El rey, que siempre fue próspero y favorecido, como oyó este vaticinio y respuesta de su pregunta, triste y de la mala gana tornose para atrás a su casa. El cual dijo y manifestó a su mujer el mandamiento que el dios Apolo había dado a su desdichada suerte, por lo cual lloraron y plañeron algunos días. En esto ya se llegaba el tiempo que había de poner en efecto lo que Apolo mandaba: de manera que comenzaron a aparejar todo lo que la doncella había menester para sus mortales bodas; encendieron la lumbre de las hachas negras con hollín y ceniza, y los instrumentos músicos de las bodas se mudaron en lloro y amargura; los cantares alegres en luto y lloro, y la doncella que se había de casar se limpia las lágrimas con el velo de alegría. De manera que el triste hado de esta casa hacía llorar a toda la ciudad, la cual, como se suele hacer en lloro público, mandó alzar todos los oficios y que no hubiese juicio ni juzgado. El padre, por la necesidad que tenía de cumplir lo que Apolo había mandado, procuraba de llevar la mezquina de Psiches a la pena que le estaba profetizada: así que, acabada la solemnidad de aquel triste y amargo casamiento, con grandes lloros vino todo el pueblo a acompañar a esta desdichada, que parecía que la llevaban viva a enterrar y que éstas no eran sus bodas, más sus exequias.

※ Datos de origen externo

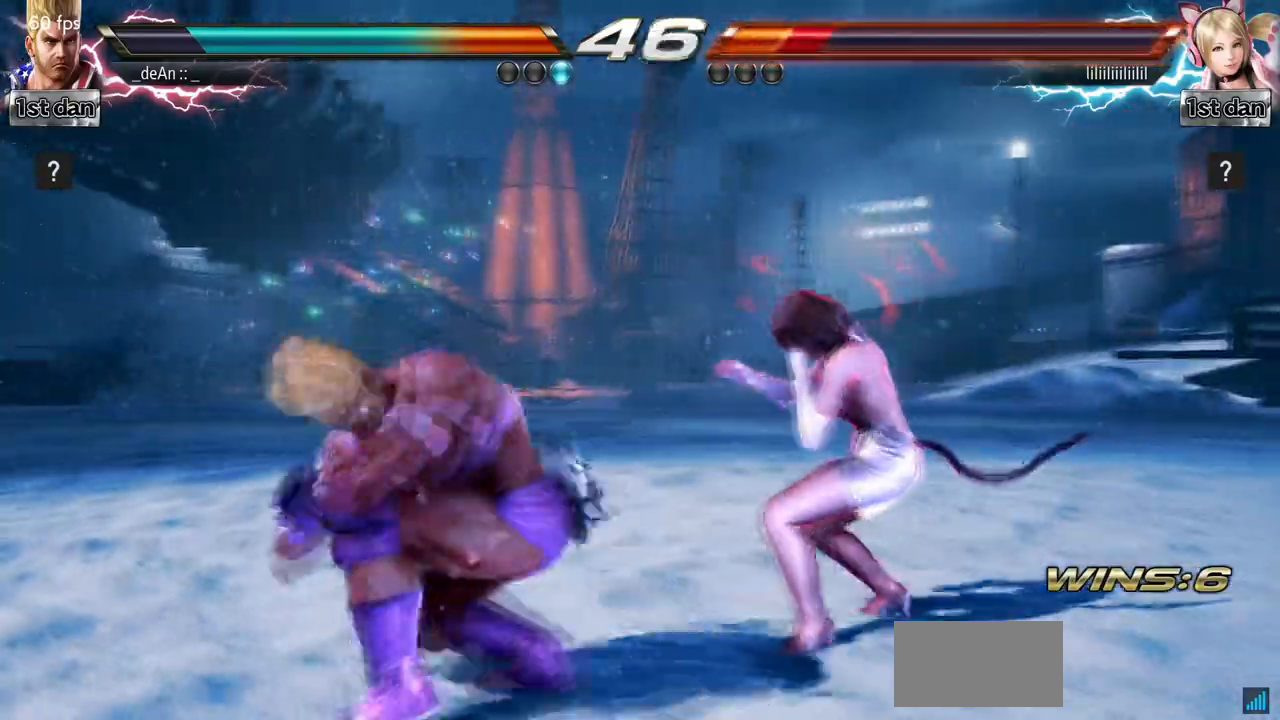
{"buttons": [], "left_stick": "center", "events": [[300, "CROSS", "up"], [367, "left_stick", "center"]]}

Los tristes del padre y de la madre, conmovidos de tanto mal, procuraban cuanto podían de alargar el negocio. Y la hija comenzoles a decir y a amonestar de esta manera:

«¿Por qué, señores, atormentáis vuestra vejez con tan continuo llorar?

¿Por qué fatigáis vuestro espíritu, que más es mío que vuestro, con tantos aullidos? ¿Por qué arrancáis vuestras honradas canas? ¿Por qué ensuciáis esas caras que yo tengo de honrar, con lágrimas que poco aprovechan? ¿Por qué rompéis en vuestros ojos los míos? ¿Por qué apuñáis a vuestros santos pechos? Éste será el premio y galardón claro y egregio de mi hermosura.